If you use DEVONthink’s OCR feature on a PDF that has an existing Table of Contents, you have probably noticed that the TOC is missing in the processed file. It appears this is a bug in the underlying ABBYY FIneReader OCR engine that DEVONthink uses:
I’ve been working around this by using other PDF software to perform OCR on any PDFs that had a TOC I wanted to preserve. But I just haven’t gotten the same quality OCR results as using DEVONthink and the ABBYY engine. So I finally set about finding a solution that would let me use DT’s OCR and not lose my TOCs.
This script relies on a Python package called pdf.tocgen. It will perform OCR, export the TOC from the original document, and then import the TOC into the new document. You’ll need to install the pdf.tocgen package following its instructions. Then update the script to point to it (mine is installed in /usr/local/bin).
I’ve tried this on a few different PDFs with good results, but I have not performed exhaustive testing. The error handling and robustness to different file types, etc., can also be improved. It defaults to a 1 hour (3600 second) timeout when running the OCR–plenty of time for the files I work with, but you can modify it as needed.
This script should be non-destructive to your original PDF files, but of course I recommend testing it in a test database or on test documents first, and by using it you assume all risk to your own data.
-- Performs OCR via DEVONthink, then restores any Table of Contents that got stripped out during OCR.
-- This script relies on the pdftocio Python script provided by https://pypi.org/project/pdf.tocgen/.
-- Before running, please ensure that pdftocio is installed (e.g., via: python -m pip install -U pdf.tocgen)
-- Point this to wherever pdftocio is installed
property PDFTOCIO : "/usr/local/bin/pdftocio"

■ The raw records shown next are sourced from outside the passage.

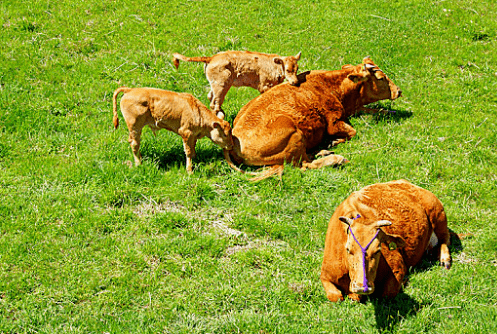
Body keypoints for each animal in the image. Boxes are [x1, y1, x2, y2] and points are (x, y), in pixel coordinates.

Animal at [172, 50, 300, 119]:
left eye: (297, 69)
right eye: (288, 70)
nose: (295, 82)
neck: (274, 66)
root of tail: (212, 57)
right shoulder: (264, 86)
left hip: (215, 85)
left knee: (210, 97)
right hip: (222, 85)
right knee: (214, 103)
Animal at [227, 56, 402, 180]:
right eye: (380, 78)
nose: (398, 91)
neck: (333, 85)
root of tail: (232, 140)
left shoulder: (354, 109)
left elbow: (378, 110)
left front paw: (392, 112)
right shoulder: (334, 122)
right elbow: (353, 132)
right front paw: (334, 141)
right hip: (295, 135)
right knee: (304, 165)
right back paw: (335, 158)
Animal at [320, 180, 452, 302]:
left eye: (378, 250)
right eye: (348, 249)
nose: (362, 287)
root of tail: (405, 182)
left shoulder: (398, 266)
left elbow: (387, 294)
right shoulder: (325, 274)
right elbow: (335, 296)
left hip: (437, 212)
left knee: (445, 238)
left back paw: (445, 259)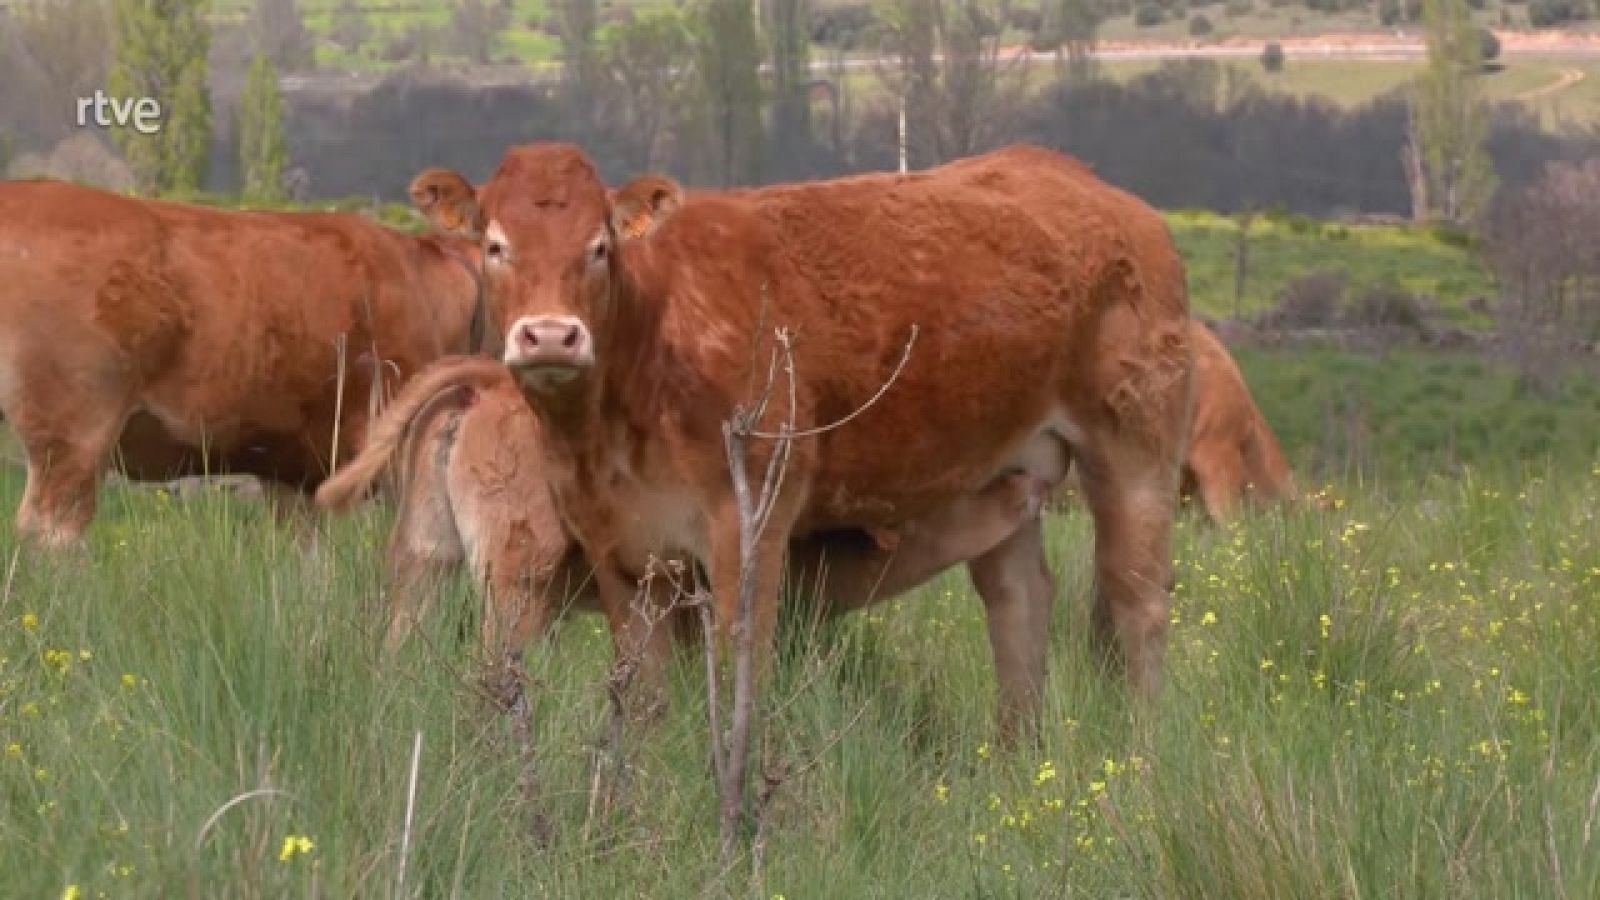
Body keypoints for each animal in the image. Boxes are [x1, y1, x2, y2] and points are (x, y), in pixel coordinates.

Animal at [402, 143, 1194, 740]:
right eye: (495, 245)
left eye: (600, 246)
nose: (550, 336)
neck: (655, 339)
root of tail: (1105, 196)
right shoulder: (623, 553)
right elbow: (645, 698)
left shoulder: (746, 528)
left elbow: (737, 667)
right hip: (1009, 473)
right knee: (1019, 605)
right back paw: (1014, 761)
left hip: (1136, 460)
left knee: (1137, 605)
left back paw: (1143, 756)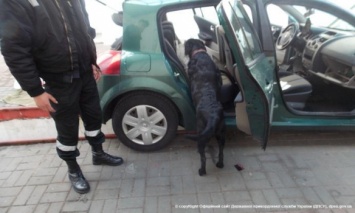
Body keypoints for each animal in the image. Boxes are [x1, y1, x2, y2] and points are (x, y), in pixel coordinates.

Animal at [185, 38, 227, 176]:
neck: (200, 53)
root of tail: (213, 117)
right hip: (221, 133)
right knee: (221, 151)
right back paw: (220, 164)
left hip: (200, 132)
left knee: (203, 156)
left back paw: (202, 171)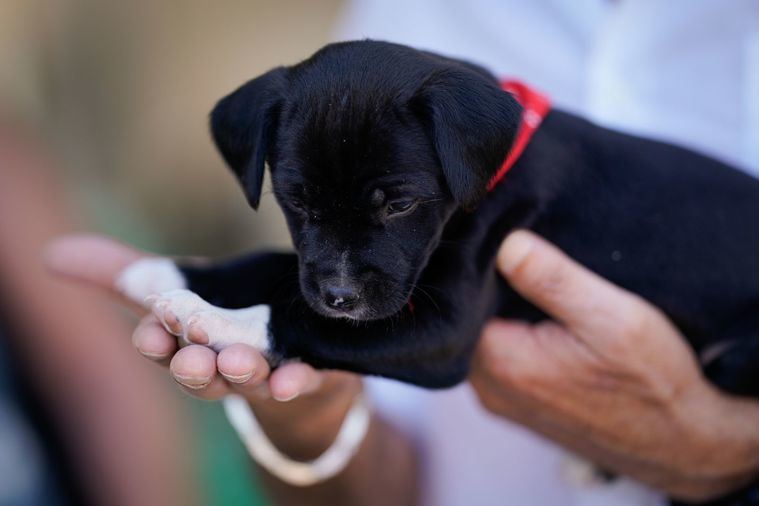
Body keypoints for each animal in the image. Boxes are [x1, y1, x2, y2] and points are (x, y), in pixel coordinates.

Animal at [119, 40, 759, 396]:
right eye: (297, 202)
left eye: (400, 204)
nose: (341, 296)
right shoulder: (323, 268)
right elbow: (275, 266)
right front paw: (165, 273)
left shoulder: (442, 330)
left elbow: (298, 318)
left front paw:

property TIMEOUT_SECS : 3600
tell application id "DNtp"
repeat with theSourceRecord in selected records
-- First try to OCR the file, which will create a new file sans TOC
set theSourcePath to theSourceRecord's path
with timeout of TIMEOUT_SECS seconds
set theOCRedRecord to ocr theSourcePath file theSourcePath to theSourceRecord's location group
end timeout
delay 5 -- DEVONthink might change the path of the output record on us, so give it a few seconds
set theOCRedPath to theOCRedRecord's path
try
-- Extract the TOC from the original (pre-OCR) file
-- Write the TOC to the OCRed file; this in turn creates a third output file
set theQuotedSourcePath to quoted form of theSourcePath
set theQuotedOCRedPath to quoted form of theOCRedPath
set theQuotedOutputPath to quoted form of (theOCRedPath & ".out")
tell me to do shell script PDFTOCIO & " -p " & theQuotedSourcePath & " | " & PDFTOCIO & " -o " & theQuotedOutputPath & " " & theQuotedOCRedPath
-- Move the new output file (OCRed and with TOC) over the top of the OCRed file without TOC.
tell me to do shell script "mv -f " & theQuotedOutputPath & " " & theQuotedOCRedPath
on error errStr number errorNumber
if errStr contains "no table of contents found" then
-- This is expected if the source file had no TOC, in which case there's nothing more to do
tell me to display notification "No table of contents found in: " & theSourcePath
else
error errStr number errorNumber
end if
end try
end repeat
end tell
If you make any improvements to this script, please share!